Fifty-four percent of Rhode Island is forested, which is impressive considering it’s the second-most densely populated state in the nation. It’s also quite a resurgence; by the mid-1700s, settlers’ agriculture had reduced tree cover in the area to just 31 percent, down from 95 percent before their arrival a century earlier.
While Rhode Island has long recognized the value of forests, establishing its Forest Commission back in 1906, today we are not giving forest stewardship the priority it deserves.
This is evident in the increasing frequency and severity of forest fires. In April, 350 acres were scorched by a wildfire that began in Queen’s River Preserve in Exeter. Fortunately no one was hurt and no homes caught fire, thanks to the great work of many local firefighters, but it was Rhode Island’s largest forest fire since 1942. And it was less than a week after another fire burned more than 150 acres at the Big River Management Area in West Greenwich. Several smaller forest fires also burned that week, fueled by dry conditions and dead wood.
Of course, this problem isn’t unique to Rhode Island.
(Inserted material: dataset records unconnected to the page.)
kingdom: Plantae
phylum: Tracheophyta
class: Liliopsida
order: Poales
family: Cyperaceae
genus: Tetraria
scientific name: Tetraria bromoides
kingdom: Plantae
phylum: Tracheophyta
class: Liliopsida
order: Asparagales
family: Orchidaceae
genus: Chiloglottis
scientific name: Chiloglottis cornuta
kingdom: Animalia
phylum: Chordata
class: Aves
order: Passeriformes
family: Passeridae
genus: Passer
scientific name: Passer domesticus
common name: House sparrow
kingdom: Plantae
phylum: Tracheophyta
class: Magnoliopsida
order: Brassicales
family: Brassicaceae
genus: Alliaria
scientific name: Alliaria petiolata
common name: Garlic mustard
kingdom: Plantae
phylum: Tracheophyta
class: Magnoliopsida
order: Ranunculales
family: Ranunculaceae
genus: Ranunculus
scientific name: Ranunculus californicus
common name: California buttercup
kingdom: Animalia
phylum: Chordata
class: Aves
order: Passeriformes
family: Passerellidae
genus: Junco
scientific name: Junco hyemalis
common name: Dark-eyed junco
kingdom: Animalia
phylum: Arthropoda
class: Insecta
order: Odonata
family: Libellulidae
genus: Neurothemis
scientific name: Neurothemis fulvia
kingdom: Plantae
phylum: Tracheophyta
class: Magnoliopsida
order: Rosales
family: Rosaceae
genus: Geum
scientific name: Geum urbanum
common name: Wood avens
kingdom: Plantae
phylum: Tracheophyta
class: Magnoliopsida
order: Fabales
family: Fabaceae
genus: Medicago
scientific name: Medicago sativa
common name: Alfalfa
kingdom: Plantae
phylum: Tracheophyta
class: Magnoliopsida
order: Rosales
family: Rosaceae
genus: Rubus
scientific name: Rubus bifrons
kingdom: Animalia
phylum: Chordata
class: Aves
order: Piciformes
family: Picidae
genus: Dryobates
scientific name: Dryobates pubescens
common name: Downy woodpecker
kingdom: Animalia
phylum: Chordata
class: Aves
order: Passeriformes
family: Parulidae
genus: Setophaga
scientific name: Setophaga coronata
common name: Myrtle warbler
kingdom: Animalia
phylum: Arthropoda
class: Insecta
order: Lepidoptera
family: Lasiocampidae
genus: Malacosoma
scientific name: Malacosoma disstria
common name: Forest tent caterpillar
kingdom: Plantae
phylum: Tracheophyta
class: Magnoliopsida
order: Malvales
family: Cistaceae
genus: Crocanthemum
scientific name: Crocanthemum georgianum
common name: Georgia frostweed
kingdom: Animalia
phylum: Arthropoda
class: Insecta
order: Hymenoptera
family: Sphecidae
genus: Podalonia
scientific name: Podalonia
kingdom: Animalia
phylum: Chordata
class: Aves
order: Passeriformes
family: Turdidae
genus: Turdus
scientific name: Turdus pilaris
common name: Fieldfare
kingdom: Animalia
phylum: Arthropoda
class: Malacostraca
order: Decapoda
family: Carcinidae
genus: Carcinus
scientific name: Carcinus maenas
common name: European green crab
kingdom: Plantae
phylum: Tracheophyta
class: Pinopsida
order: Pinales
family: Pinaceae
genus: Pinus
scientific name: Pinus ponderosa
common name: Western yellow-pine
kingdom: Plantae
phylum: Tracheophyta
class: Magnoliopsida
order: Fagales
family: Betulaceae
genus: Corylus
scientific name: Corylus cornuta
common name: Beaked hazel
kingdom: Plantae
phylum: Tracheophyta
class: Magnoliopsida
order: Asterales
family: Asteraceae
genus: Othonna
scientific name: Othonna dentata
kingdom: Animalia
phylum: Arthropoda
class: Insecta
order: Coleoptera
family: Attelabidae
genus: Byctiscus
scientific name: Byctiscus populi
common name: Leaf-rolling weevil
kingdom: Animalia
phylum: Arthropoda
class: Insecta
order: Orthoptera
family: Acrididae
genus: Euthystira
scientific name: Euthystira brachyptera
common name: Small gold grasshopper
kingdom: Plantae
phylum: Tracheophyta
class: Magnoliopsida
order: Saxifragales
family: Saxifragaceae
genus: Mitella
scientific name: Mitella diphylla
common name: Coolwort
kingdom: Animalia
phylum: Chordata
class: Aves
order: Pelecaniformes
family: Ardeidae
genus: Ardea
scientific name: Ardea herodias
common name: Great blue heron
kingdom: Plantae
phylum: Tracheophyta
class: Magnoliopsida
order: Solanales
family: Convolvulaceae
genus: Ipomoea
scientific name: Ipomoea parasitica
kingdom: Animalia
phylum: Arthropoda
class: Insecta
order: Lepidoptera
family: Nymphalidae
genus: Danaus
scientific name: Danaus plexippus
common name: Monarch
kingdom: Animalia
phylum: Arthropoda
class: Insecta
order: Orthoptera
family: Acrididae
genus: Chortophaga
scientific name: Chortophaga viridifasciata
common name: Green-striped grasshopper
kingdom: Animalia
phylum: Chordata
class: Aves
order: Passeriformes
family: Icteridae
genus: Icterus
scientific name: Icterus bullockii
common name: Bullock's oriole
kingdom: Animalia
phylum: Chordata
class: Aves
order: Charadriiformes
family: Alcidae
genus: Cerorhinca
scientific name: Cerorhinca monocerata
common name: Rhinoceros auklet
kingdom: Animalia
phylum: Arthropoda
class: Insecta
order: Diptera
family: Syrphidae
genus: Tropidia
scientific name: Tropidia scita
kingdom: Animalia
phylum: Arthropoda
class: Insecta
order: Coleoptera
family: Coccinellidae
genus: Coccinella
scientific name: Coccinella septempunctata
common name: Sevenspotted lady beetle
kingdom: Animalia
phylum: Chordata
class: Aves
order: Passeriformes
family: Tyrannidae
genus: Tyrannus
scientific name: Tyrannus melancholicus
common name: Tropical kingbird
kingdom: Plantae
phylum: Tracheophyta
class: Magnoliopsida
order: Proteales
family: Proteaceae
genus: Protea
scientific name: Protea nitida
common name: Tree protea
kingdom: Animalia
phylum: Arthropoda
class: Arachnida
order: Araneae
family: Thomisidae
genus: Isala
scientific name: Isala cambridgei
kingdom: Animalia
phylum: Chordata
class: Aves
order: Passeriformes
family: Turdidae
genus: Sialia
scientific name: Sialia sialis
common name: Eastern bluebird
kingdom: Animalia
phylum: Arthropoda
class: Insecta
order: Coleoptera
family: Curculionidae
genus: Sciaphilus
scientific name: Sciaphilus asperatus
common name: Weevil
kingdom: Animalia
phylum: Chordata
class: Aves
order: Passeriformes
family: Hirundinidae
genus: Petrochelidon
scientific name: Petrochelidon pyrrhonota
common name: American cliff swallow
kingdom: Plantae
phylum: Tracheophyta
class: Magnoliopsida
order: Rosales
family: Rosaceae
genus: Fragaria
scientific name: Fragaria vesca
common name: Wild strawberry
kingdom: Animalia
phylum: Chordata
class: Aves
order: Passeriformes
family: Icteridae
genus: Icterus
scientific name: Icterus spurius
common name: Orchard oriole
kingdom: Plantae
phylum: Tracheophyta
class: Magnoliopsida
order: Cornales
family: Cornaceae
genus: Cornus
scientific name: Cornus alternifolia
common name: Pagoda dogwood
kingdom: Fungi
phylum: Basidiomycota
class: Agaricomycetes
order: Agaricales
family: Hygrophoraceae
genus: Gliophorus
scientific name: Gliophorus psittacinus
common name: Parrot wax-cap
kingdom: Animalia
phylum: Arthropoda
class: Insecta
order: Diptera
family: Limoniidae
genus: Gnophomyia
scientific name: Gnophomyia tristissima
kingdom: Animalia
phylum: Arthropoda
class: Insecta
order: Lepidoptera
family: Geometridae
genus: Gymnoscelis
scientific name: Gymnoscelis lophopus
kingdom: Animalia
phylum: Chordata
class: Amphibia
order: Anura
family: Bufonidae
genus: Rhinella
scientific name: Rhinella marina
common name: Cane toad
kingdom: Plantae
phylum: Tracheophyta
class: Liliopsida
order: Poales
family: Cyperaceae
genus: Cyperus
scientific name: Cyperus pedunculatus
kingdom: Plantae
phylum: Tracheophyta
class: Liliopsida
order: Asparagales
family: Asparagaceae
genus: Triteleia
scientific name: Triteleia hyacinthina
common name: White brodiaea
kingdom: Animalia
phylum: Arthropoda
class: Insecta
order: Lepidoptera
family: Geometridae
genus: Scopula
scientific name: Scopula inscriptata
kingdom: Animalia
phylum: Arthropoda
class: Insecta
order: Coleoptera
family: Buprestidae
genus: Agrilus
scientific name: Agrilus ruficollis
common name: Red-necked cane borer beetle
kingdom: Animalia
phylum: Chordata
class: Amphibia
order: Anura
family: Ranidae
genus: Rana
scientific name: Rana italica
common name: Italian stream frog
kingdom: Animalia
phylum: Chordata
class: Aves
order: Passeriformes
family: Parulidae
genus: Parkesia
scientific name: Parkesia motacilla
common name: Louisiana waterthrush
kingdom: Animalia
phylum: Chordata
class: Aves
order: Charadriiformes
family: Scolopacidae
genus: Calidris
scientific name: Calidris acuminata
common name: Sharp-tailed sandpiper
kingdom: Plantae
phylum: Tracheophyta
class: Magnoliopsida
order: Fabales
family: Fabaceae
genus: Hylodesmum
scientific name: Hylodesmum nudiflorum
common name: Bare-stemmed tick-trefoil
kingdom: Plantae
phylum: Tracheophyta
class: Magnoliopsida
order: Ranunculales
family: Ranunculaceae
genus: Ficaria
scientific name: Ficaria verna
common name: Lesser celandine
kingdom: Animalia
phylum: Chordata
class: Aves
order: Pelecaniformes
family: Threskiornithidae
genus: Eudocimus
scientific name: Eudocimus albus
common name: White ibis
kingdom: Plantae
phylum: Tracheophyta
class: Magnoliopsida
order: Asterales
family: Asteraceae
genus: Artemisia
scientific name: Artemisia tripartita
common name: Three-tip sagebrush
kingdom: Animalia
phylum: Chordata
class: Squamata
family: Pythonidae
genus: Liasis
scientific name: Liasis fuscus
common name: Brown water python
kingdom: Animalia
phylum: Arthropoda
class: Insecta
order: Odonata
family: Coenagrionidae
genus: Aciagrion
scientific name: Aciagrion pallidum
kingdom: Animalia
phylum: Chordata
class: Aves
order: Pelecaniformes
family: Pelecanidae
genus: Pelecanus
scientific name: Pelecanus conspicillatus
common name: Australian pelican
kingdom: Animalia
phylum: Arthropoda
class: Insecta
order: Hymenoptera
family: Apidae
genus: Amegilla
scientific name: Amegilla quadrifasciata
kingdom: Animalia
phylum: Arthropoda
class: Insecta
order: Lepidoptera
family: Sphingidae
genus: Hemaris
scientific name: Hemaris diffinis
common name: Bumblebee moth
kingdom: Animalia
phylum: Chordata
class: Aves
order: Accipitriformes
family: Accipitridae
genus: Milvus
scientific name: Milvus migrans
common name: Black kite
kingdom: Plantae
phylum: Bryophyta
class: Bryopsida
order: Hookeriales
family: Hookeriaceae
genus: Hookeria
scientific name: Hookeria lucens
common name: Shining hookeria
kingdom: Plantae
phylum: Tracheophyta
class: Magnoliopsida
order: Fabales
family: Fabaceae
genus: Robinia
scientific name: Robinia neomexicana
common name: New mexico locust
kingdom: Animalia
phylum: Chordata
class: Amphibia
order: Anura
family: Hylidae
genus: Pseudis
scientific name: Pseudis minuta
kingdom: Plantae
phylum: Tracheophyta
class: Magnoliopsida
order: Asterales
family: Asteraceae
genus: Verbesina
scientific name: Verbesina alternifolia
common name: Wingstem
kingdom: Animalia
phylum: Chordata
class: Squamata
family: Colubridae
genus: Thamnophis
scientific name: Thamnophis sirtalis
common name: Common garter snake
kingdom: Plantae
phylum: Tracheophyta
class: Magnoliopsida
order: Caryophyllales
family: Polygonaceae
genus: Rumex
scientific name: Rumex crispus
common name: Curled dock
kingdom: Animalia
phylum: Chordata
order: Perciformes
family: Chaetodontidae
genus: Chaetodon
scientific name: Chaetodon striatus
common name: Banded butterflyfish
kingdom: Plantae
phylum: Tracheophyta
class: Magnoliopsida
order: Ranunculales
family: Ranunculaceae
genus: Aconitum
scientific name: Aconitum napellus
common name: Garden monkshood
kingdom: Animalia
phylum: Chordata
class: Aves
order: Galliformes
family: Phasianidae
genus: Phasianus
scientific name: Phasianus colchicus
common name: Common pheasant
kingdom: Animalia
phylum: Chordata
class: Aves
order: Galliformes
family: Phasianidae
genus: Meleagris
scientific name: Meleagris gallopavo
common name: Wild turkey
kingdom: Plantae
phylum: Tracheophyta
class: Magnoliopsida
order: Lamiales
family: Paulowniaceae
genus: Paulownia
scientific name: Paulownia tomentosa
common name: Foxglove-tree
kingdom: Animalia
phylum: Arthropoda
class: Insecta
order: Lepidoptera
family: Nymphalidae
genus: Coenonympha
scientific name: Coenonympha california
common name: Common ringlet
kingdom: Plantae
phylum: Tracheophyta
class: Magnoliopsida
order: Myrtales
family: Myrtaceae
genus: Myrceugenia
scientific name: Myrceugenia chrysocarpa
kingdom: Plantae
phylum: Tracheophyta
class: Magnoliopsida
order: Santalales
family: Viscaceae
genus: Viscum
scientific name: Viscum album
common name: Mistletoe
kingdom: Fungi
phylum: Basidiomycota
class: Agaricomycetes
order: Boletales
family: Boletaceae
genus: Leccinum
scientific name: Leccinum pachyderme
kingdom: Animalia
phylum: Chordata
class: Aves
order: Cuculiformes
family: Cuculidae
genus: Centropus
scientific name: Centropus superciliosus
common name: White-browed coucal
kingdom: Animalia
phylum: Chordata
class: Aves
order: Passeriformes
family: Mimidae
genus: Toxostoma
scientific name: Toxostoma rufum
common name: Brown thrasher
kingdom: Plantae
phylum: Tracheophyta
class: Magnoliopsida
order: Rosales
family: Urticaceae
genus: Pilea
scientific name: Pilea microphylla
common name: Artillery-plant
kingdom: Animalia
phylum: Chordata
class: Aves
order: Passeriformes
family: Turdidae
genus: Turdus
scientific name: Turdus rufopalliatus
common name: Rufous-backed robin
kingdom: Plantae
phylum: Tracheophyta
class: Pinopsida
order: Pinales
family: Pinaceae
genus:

Our neighbors in Canada have been besieged by record-shattering wildfires this year, billowing so much smoke so far that it triggered air quality alerts here, and even reached Europe.
The fact is, our climate is changing. Hotter, dryer conditions and more frequent extreme weather present new challenges to maintaining our forests. We need to adapt to this new reality with a new and more vigorous approach to forest management.
This session I sponsored legislation (2023-H 6342) creating a new House commission to determine the best action for improving forest management. Our commission, which began working this week, brings together experts and stakeholders to identify our strengths and weaknesses, and how our state can best direct our resources toward effective forest management in our increasingly volatile environment.
We need to engage in more modern, effective means of maintaining our forests, much of which are privately held land. That means we must work as partners with landowners, helping them safely manage the risks of fires, for their benefit and the safety of the public. We should collaborate with land trusts and conservation organizations, many of which already engage in outstanding stewardship practices and can provide valuable guidance.
Putting in the planning and maintenance work necessary to prevent forest fires has benefits far beyond public safety. Forests directly reduce carbon dioxide from our atmosphere, play a major role in filtering pollution from our groundwater and cool the land in the summer. Of course, they provide many intangible benefits too, as any hiker or kid in a tree fort will attest.
Forest management is not just for the wider expanses in the western part of our state. Urban trees are just as critical, providing vital stormwater control and cooling during the summer. According to the U.S. Forest Service, Providence found that its 415,000 trees provide $4.7 million in environmental benefits annually, and a study of five U.S. cities has shown that every dollar invested in urban forest management results in benefits ranging from $1.37 to $3.09.
Keeping our forests healthy and encouraging the conservation of forested land should be a high priority for Rhode Island. I look forward to helping to forge a new path forward toward better forest stewardship in our state.
Rep. Megan L. Cotter (D-Dist. 39, Exeter, Richmond, Hopkinton) is chairwoman of the Special Legislative Commission to Evaluate and Provide Recommendations on Proper Forest Management for Fire Prevention.